Text for analysis:
After investigating, I think I can reproduce this bug:

1. touch a (nid = 4) & touch b (nid = 5)
2. sync
3. rm a & rm b
 a) rm a to make next_scan_nid = 4.
 b) I change the logical of f2fs code making remove_inode_page failed when
file b is being removed, so file b's nat entry is not set dirty;
4. sync
5. touch 1815 files
6. echo 3 > /proc/sys/vm/drop_caches
 drop clean nat entry of inode (nid:5), it makes we can pass blkaddr
verification in add_free_nid:
	if (build) {
		/* do not add allocated nids */

7. touch c
 because there is no free nids in cache, we try to build cache by two steps:
 a) build nids by loading from nat pages;
 b) build nids by loading from curseg and try to unload nids which has valid
blkaddr in curseg.

 unfortunately, our build operation is not atomic, so after step a), nid:5
 should be in free nids cache and it should be removed in step b). So all
 free nids allocated between step a) and step b) can be risky of incorrect
 allocation.

If I'm not miss something, the root casue looks like our recent change:
allocate free nid aggressively.

Thanks,
> 
> >
> > > +			alloc_nid_done(sbi, *nid);
> >
> > Will another thread call alloc_nid_done too, making this free nid being
> > released again?

Records shown:

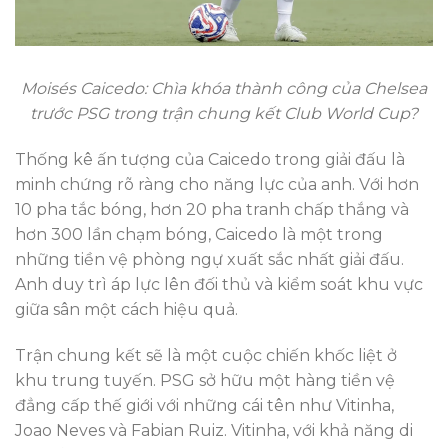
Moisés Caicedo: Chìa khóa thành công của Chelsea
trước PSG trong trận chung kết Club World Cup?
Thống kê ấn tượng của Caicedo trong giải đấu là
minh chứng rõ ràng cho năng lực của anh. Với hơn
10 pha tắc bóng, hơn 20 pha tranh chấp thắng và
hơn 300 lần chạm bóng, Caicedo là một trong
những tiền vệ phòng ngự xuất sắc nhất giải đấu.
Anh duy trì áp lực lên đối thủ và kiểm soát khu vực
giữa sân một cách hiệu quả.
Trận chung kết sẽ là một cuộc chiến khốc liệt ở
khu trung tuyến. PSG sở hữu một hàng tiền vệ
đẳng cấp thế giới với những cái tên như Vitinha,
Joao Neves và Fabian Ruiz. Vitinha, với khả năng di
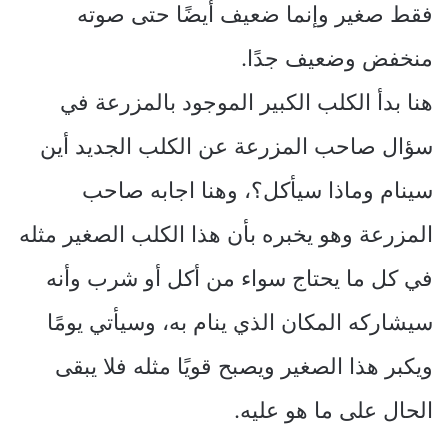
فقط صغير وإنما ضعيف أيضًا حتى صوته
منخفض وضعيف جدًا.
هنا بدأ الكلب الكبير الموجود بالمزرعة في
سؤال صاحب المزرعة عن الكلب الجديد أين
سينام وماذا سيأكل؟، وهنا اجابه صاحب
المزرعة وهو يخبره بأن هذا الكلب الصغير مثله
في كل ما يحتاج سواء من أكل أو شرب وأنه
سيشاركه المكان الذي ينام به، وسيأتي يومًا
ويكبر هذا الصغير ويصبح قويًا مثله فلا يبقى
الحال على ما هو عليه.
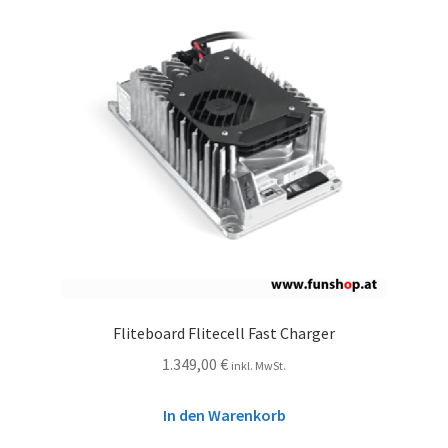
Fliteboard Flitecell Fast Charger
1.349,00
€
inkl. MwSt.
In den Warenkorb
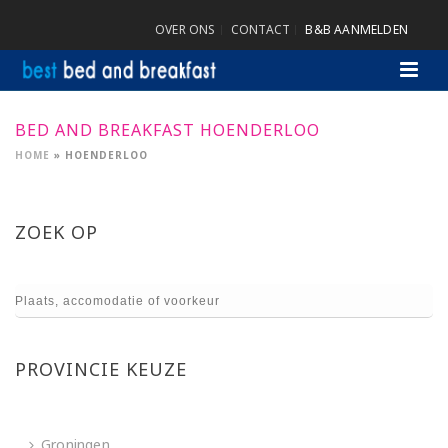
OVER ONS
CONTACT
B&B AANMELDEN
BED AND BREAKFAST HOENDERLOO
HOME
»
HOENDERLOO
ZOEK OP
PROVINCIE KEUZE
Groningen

...

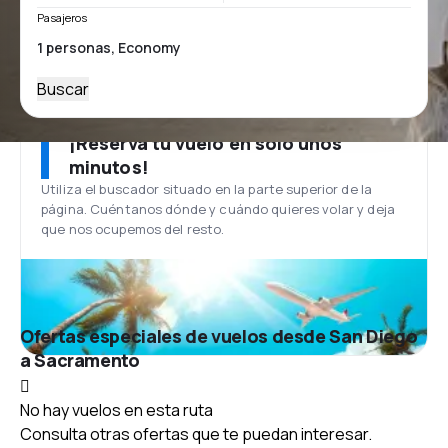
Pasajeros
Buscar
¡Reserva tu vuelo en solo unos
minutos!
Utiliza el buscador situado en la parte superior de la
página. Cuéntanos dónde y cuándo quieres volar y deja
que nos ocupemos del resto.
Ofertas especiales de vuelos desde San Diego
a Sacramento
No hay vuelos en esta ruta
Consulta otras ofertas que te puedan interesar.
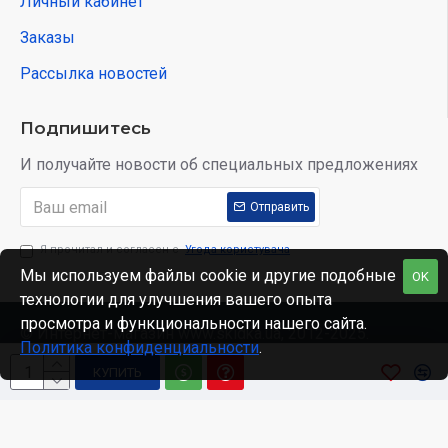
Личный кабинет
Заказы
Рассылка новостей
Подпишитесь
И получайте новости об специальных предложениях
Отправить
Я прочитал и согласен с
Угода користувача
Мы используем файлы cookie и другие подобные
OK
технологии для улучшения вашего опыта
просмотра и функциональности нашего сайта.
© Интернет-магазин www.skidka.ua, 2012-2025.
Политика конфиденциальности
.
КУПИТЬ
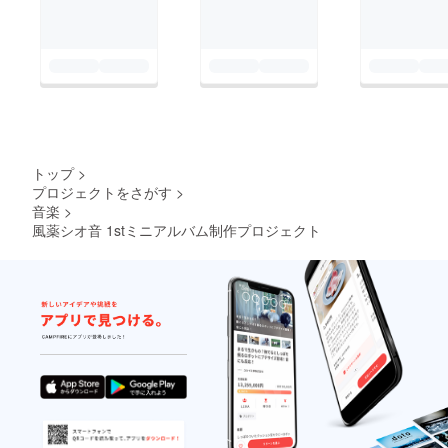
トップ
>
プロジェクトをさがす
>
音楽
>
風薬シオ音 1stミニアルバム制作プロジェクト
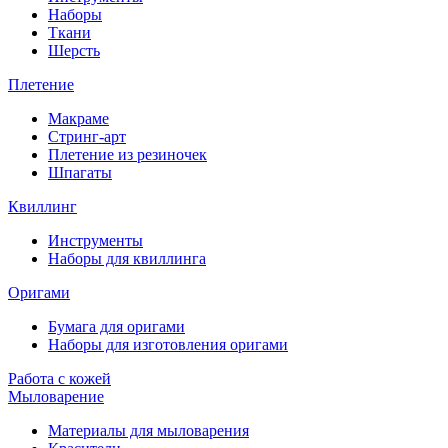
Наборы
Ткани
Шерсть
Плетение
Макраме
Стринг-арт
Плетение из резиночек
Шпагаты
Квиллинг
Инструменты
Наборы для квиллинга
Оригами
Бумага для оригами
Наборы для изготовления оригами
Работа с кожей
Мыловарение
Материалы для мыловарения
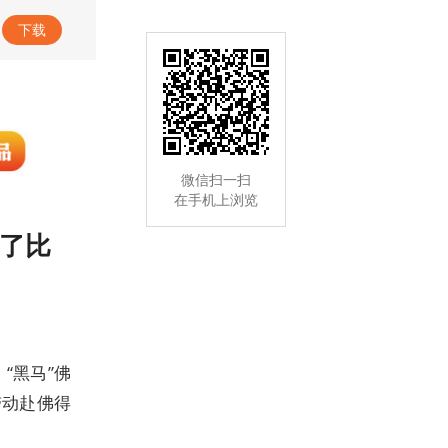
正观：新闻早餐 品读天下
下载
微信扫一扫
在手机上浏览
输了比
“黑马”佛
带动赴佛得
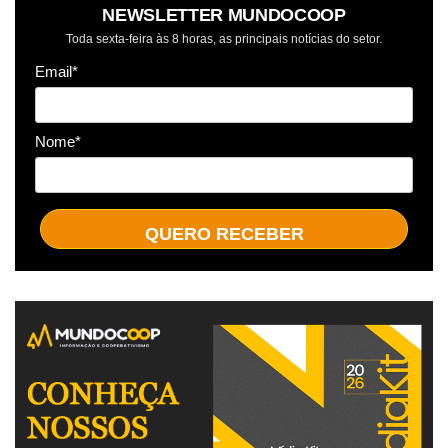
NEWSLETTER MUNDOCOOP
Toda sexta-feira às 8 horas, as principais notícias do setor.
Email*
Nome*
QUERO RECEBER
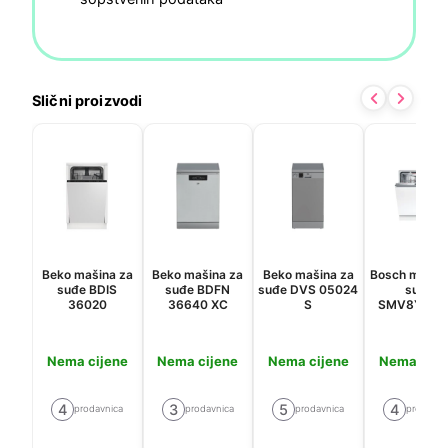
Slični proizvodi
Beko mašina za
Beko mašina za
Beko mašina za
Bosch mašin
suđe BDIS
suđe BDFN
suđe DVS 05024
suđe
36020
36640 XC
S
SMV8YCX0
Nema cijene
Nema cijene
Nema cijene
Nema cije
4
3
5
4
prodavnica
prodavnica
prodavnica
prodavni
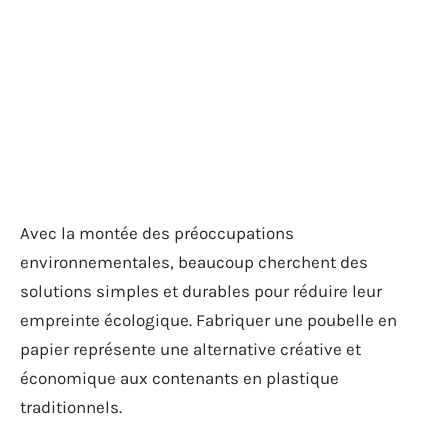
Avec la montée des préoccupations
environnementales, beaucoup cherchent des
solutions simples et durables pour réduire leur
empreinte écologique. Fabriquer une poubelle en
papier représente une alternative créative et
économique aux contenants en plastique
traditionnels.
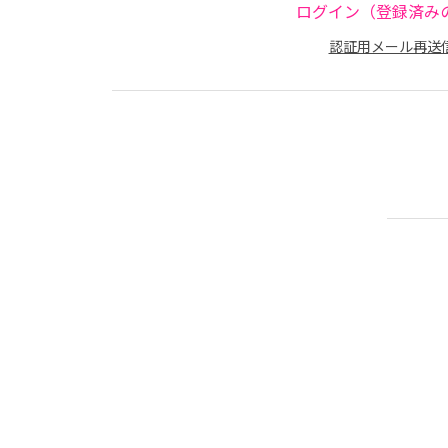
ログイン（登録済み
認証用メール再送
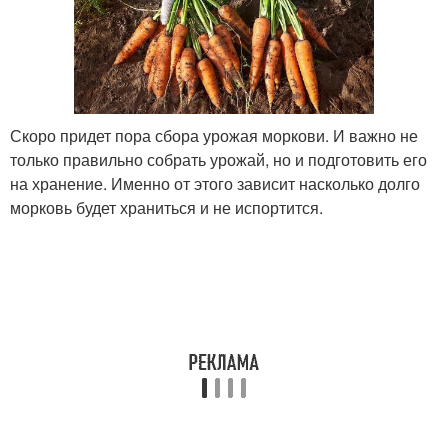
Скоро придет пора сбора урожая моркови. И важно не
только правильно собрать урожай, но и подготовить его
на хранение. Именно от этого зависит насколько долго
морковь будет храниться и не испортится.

Instructions:
1. According to the f2fs bug report, what recent change appears to be the root cause?
2. Decide whether each statement agrees with the f2fs bug report. Answer yes or no, and quote the words of the report that decide it.
(a) The build operation for the free nid cache is atomic.
(b) In step 1, file a is created with nid 4.
(c) Step 6 drops the clean nat entry of the inode with nid 5.
3. Translate this sentence from the f2fs bug report into Spanish: "After investigating, I think I can reproduce this bug:"
The records aren't needed for any of this work.

Answer section:
1. The recent change to allocate free nids aggressively.

2.
(a) No: "unfortunately, our build operation is not atomic"
(b) Yes: "touch a (nid = 4)"
(c) Yes: "drop clean nat entry of inode (nid:5)"

3. Después de investigar, creo que puedo reproducir este error: